*** Begin section ***

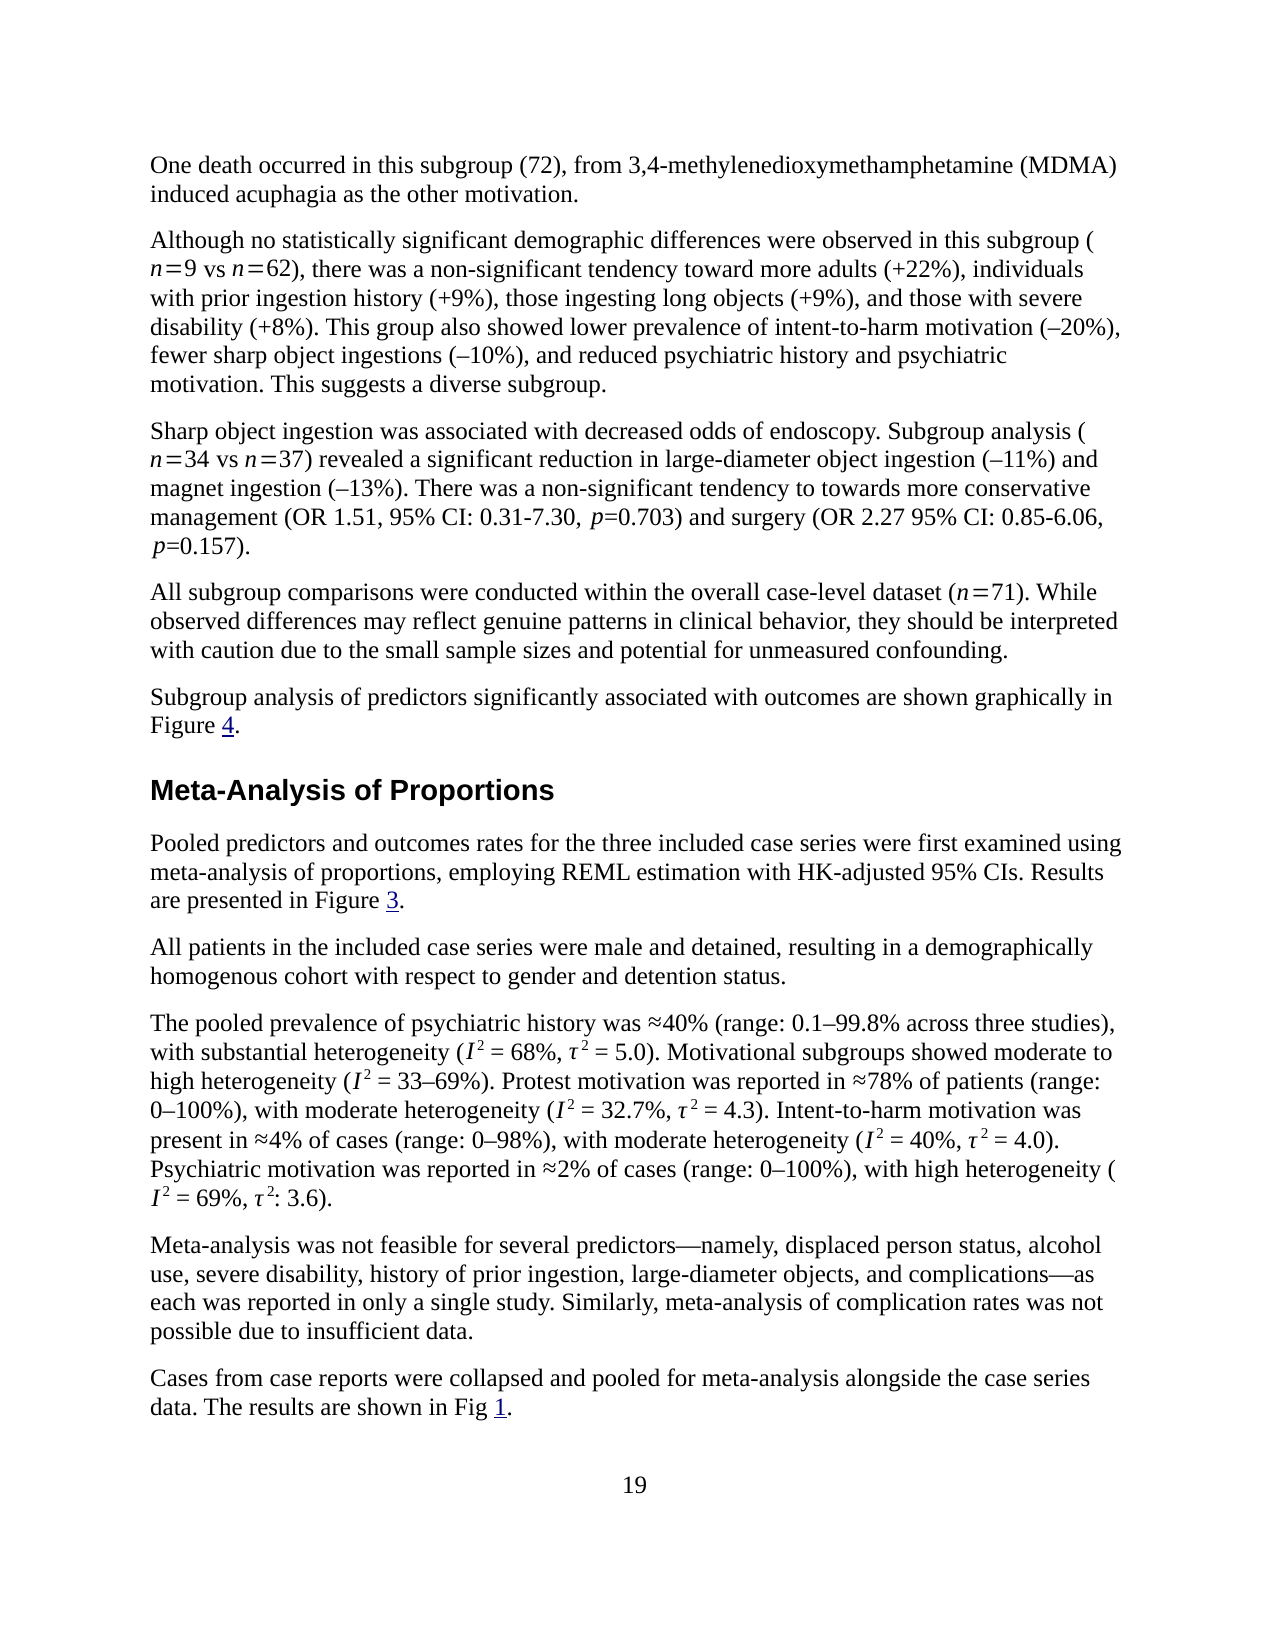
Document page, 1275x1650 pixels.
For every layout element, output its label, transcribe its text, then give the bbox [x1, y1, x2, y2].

text Sharp object ingestion was associated with decreased odds of endoscopy. Subgroup analysis ( vs ) revealed a significant reduction in large-diameter object ingestion (–11%) and magnet ingestion (–13%). There was a non-significant tendency to towards more conservative management (OR 1.51, 95% CI: 0.31-7.30, =0.703) and surgery (OR 2.27 95% CI: 0.85-6.06, =0.157). [150, 416, 1125, 559]
subtitle Meta-Analysis of Proportions [150, 773, 1125, 807]
text Meta-analysis was not feasible for several predictors—namely, displaced person status, alcohol use, severe disability, history of prior ingestion, large-diameter objects, and complications—as each was reported in only a single study. Similarly, meta-analysis of complication rates was not possible due to insufficient data. [150, 1230, 1125, 1345]
text Subgroup analysis of predictors significantly associated with outcomes are shown graphically in Figure 4. [150, 682, 1125, 739]
text The pooled prevalence of psychiatric history was 40% (range: 0.1–99.8% across three studies), with substantial heterogeneity ( = 68%, = 5.0). Motivational subgroups showed moderate to high heterogeneity ( = 33–69%). Protest motivation was reported in 78% of patients (range: 0–100%), with moderate heterogeneity ( = 32.7%, = 4.3). Intent-to-harm motivation was present in 4% of cases (range: 0–98%), with moderate heterogeneity ( = 40%, = 4.0). Psychiatric motivation was reported in 2% of cases (range: 0–100%), with high heterogeneity ( = 69%, : 3.6). [150, 1008, 1125, 1212]
text One death occurred in this subgroup (72), from 3,4-methylenedioxymethamphetamine (MDMA) induced acuphagia as the other motivation. [150, 150, 1125, 207]
text All patients in the included case series were male and detained, resulting in a demographically homogenous cohort with respect to gender and detention status. [150, 932, 1125, 990]
text All subgroup comparisons were conducted within the overall case-level dataset (). While observed differences may reflect genuine patterns in clinical behavior, they should be interpreted with caution due to the small sample sizes and potential for unmeasured confounding. [150, 577, 1125, 664]
text Pooled predictors and outcomes rates for the three included case series were first examined using meta-analysis of proportions, employing REML estimation with HK-adjusted 95% CIs. Results are presented in Figure 3. [150, 828, 1125, 914]
text Although no statistically significant demographic differences were observed in this subgroup ( vs ), there was a non-significant tendency toward more adults (+22%), individuals with prior ingestion history (+9%), those ingesting long objects (+9%), and those with severe disability (+8%). This group also showed lower prevalence of intent-to-harm motivation (–20%), fewer sharp object ingestions (–10%), and reduced psychiatric history and psychiatric motivation. This suggests a diverse subgroup. [150, 225, 1125, 398]
text Cases from case reports were collapsed and pooled for meta-analysis alongside the case series data. The results are shown in Fig 1. [150, 1363, 1125, 1420]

*** End section ***

**Your goal:** Only the lines of the data holding the string "included" are wanted; copy each of them.

**Result of this exercise:**
text All patients in the included case series were male and detained, resulting in a demographically homogenous cohort with respect to gender and detention status. [150, 932, 1125, 990]
text Pooled predictors and outcomes rates for the three included case series were first examined using meta-analysis of proportions, employing REML estimation with HK-adjusted 95% CIs. Results are presented in Figure 3. [150, 828, 1125, 914]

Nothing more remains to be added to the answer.